Your answer must be an exact copy of the records below, with no pictures in it.

──────

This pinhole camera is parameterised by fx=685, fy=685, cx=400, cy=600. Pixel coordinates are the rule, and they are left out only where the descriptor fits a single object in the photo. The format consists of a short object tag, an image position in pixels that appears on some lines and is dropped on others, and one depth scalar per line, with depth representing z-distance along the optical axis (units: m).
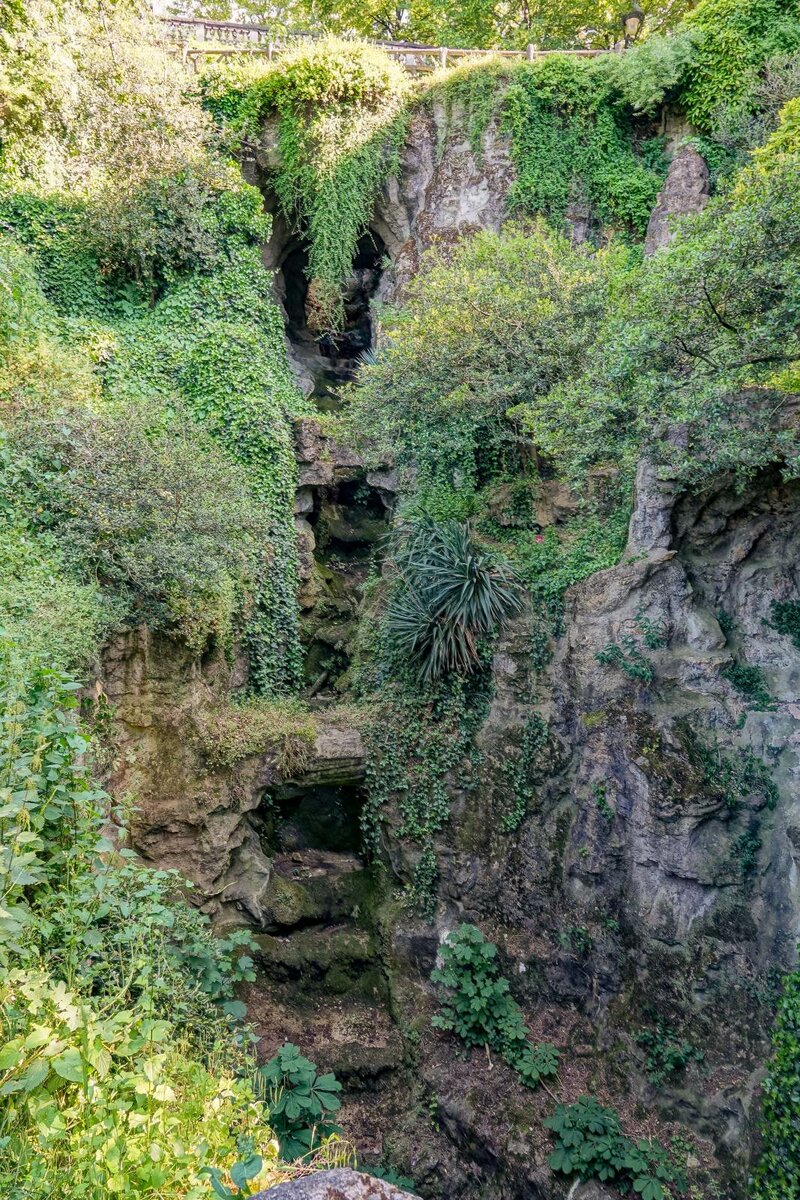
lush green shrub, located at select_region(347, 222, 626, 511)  9.15
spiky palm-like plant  9.08
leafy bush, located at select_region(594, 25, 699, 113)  13.35
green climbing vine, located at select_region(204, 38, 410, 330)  13.86
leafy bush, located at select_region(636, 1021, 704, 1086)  6.60
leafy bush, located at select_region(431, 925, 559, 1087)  7.47
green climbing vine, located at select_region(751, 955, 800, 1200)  5.55
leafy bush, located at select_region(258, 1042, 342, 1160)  5.96
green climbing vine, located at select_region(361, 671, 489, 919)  8.96
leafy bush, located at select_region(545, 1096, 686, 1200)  6.23
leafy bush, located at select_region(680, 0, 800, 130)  12.56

──────

Task solution:
This pinhole camera is parameterised by fx=685, fy=685, cx=400, cy=600. Pixel coordinates are the rule, and they are left out only where the descriptor fits a single object in the photo. The format consists of a short object tag, an image position in pixels that appears on some lines and is dropped on others, and one depth scalar per line, with depth representing z-distance along the optical axis (units: m).
lush green shrub, located at select_region(347, 222, 626, 511)  9.15
spiky palm-like plant  9.08
leafy bush, located at select_region(594, 25, 699, 113)  13.35
green climbing vine, located at select_region(204, 38, 410, 330)  13.86
leafy bush, located at select_region(636, 1021, 704, 1086)  6.60
leafy bush, located at select_region(431, 925, 559, 1087)  7.47
green climbing vine, located at select_region(751, 955, 800, 1200)  5.55
leafy bush, located at select_region(258, 1042, 342, 1160)  5.96
green climbing vine, located at select_region(361, 671, 489, 919)  8.96
leafy bush, located at select_region(545, 1096, 686, 1200)  6.23
leafy bush, located at select_region(680, 0, 800, 130)  12.56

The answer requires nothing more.